Sunday, December 23, 2012

Joins

Equi-Join is when the join columns are related using equality. e.g. T1.C1 = T2.C1
Theta-Join is when the join columns are related with > or < operators e.g. T1.C1 > T2.C1
Certain join methods only work with equi-join while some may work with any type of joins

When joining 2 tables, if there are rows that does not have matching join value, inner join will not return these rows. Outer-join on the other hand will return such rows in the result set. Example of such condition:

T1.CustID = T2.CustID - there are CUSTID in T1 not found in T2 and vice versa.

No-matching rows returned from outerjoin will have some of the fields (those in the table without the join value) empty.

Join Techniques

(1) Nested Loop

Used when the number of rows return is expected to be small and indexes are available to pick up those rows efficiently. Filter the matching row in driving table, look up the matching entry in the driven table via index. Use the ROWID to access the data.
Nested loop is efficient only if the select condition is highly restrictive. To retrieve each row, IO are incurred on both indexes and tables. If the result set is large, the IO cost could be higher than scanning through the table once to find all matching rows.

(2) Sort-Merge

There is no concept of driving or driven table. Both tables are equal. Rows from both tables are first sorted in join column order. The resulting tables are then merged to find the matching rows. This join technique use full table scan.

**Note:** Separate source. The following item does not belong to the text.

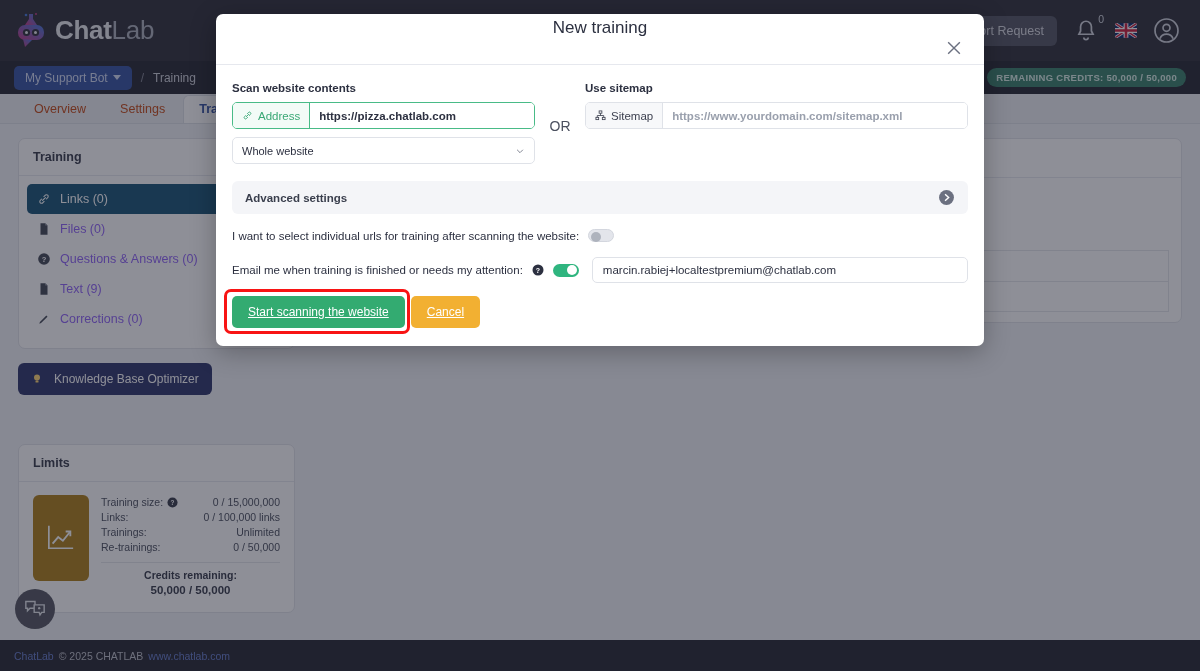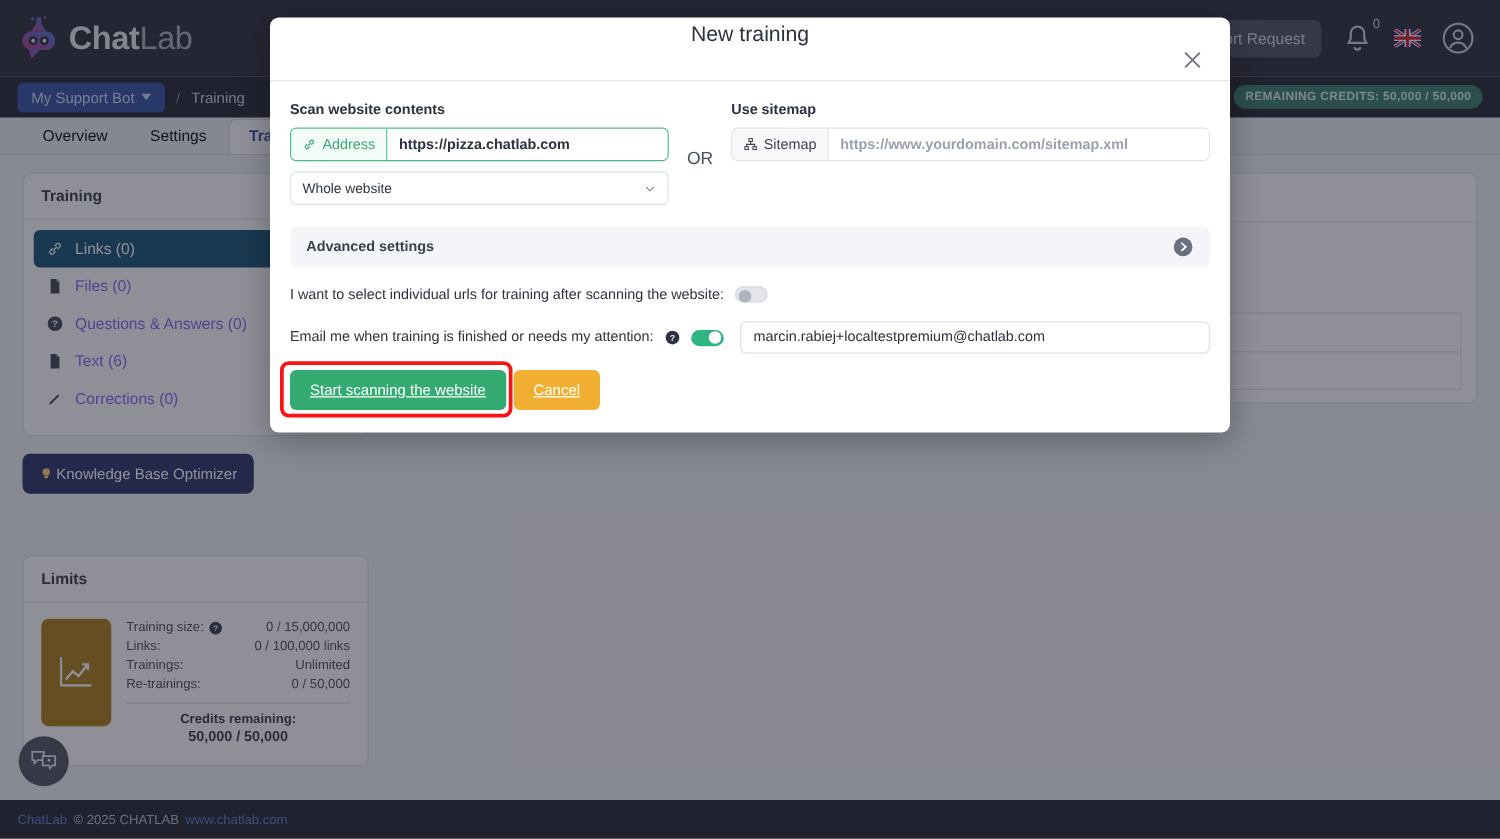"Overview" .tab { color: #000000 -> #c2410c }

If the sort work area is not large enough to accomodate the full table, additional IO will incur to swap the rows in and out of memory and increase retrieval time. There are cases that the optimizer piggyback the sort required by the ORDER BY or GROUP BY processing.

(3) Hash Join

It uses 2-phases processing as well. In the BUILD phase, picks the smaller (driving) table and places the rows into different bin by hashing the join value. In the PROBE phase, scan through the driven table, hash the join value to compute the slot, then compare with the join value already in the slot for a match.

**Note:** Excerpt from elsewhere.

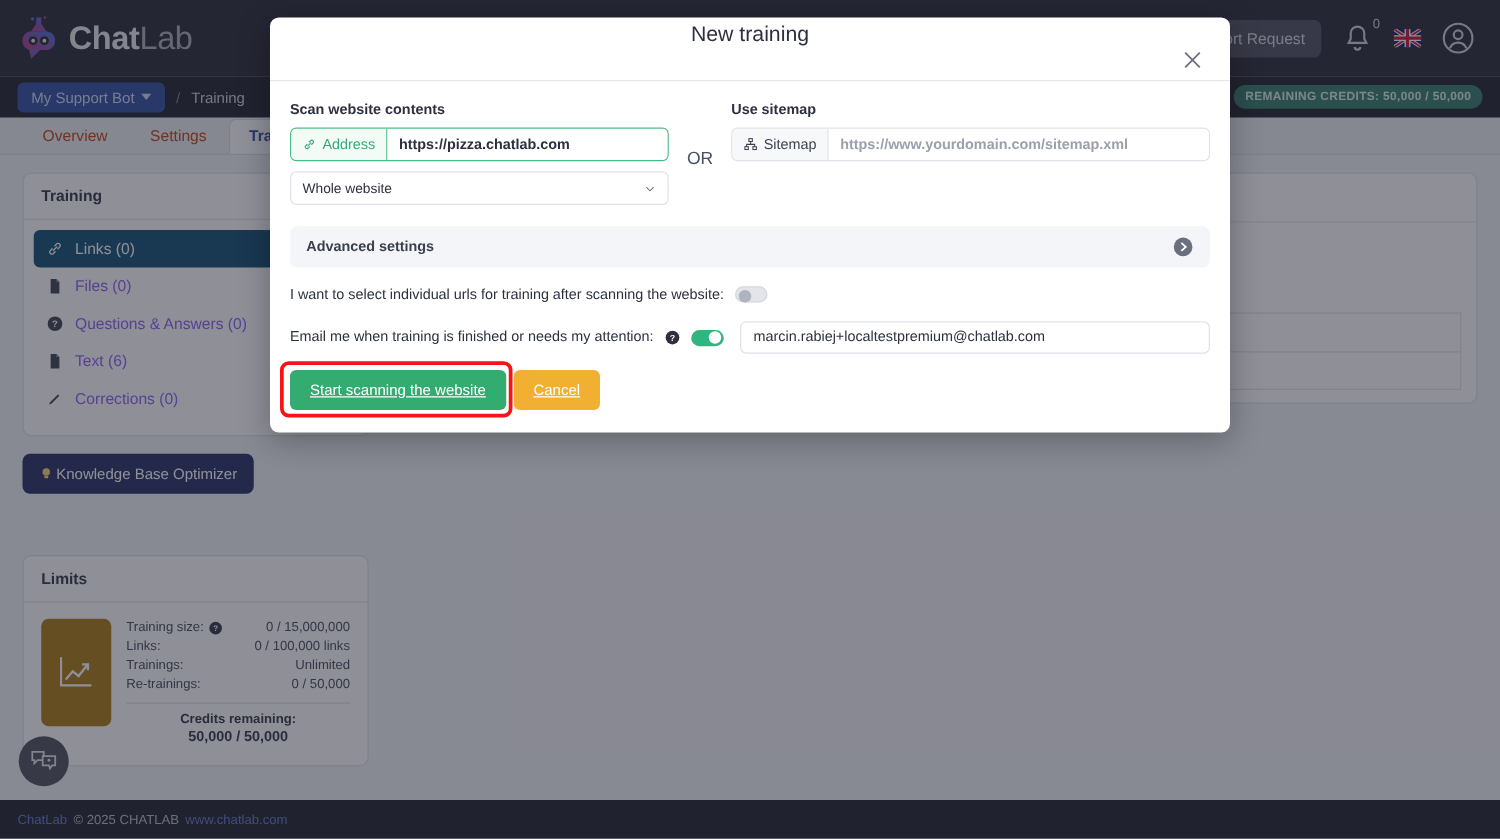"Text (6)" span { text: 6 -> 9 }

One pit fall of hash join is when the join column has a skew distribution such that some slots contain no entry while some contain a very large number of entries. This makes the comparison in PROBE phase sub-optimal. The performance is also affected by the size of hash work area that holds the driving table.

(4) Cluster Join

It is a rare type of joins. The idea is to store the data chunks most likely to be needed at the same time in the same data block, thus speed up retrieval. The procesing is similar to nested loop. For each row in the driving row, use the cluster index to find the atching row in the driven table. These rows will probvably be in the same data block.
  Cluster join can be used when the join condition corresponding to a clustering key in the driven table.